[EXTRACTED TEXT]

1. Trueger's false representations to Dr. Sackner and to his representative on three separate occasions are
intolerable and the sort of conduct that undermines public confidence in the bar. (p. 18)
2. Although Trueger submitted a report of his treating psychiatrist that for several years he was under
severe emotional stress that related directly to his difficulties in addressing all his responsibilities, there is no
evidence that Trueger was ever out of touch with reality or unable to appreciate the ethical nature of his
conduct. The Court, therefore, agrees that Trueger's psychiatric history does not excuse or mitigate his
conduct. (pp. 18-19)
3. Trueger's failure to respond to the DEC's requests for information in its investigation and to answer the
complaints filed against him until faced with an Order to Show Cause why he should not be temporarily
suspended from practice is a flagrant violation of RPC 8.1(b). (p. 20)
4. Trueger's ethical history is another aggravating factor. He was privately reprimanded in 1978 and publicly
reprimanded in 1983 for similar misconduct in a total of three matters. (pp. 20-21)
5. Although Trueger testified that he has taken steps in his practice to avoid future problems, he promised
to implement similar changes after his public reprimand in 1983. Because of Trueger's repetitive misconduct
and his failure to cooperate with the DEC, significant discipline -- a one-year suspension from practice-- is
required. Also, Trueger must submit proof of fitness to practice law prior to reinstatement and must
practice under supervision for two years on reinstatement. (pp. 21-22)

[/EXTRACTED TEXT]

WHAT THE TASK REQUIRES: Transcribe the part of the attorney discipline summary from "3. Trueger's failure" up to and including "8.1(b). (p. 20)". The records that follow were taken from a separate source.

[EXERCISE DATA]

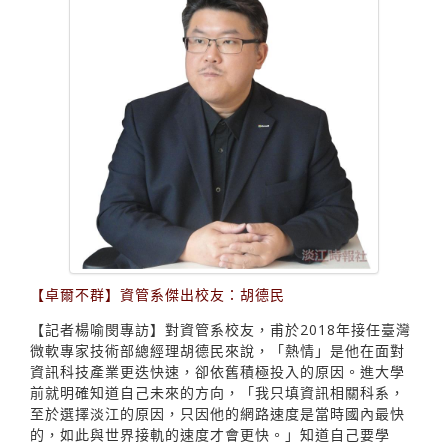
【卓爾不群】資管系傑出校友：胡德民
【記者楊喻閔專訪】對資管系校友，甫於2018年接任臺灣
微軟專家技術部總經理胡德民來說，「熱情」是他在面對
資訊科技產業更迭快速，卻依舊積極投入的原因。進大學
前就明確知道自己未來的方向，「我只填資訊相關科系，
至於選擇淡江的原因，只因他的網路速度是當時國內最快
的，如此與世界接軌的速度才會更快。」知道自己要學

[/EXERCISE DATA]

COMPLETED EXERCISE:
3. Trueger's failure to respond to the DEC's requests for information in its investigation and to answer the
complaints filed against him until faced with an Order to Show Cause why he should not be temporarily
suspended from practice is a flagrant violation of RPC 8.1(b). (p. 20)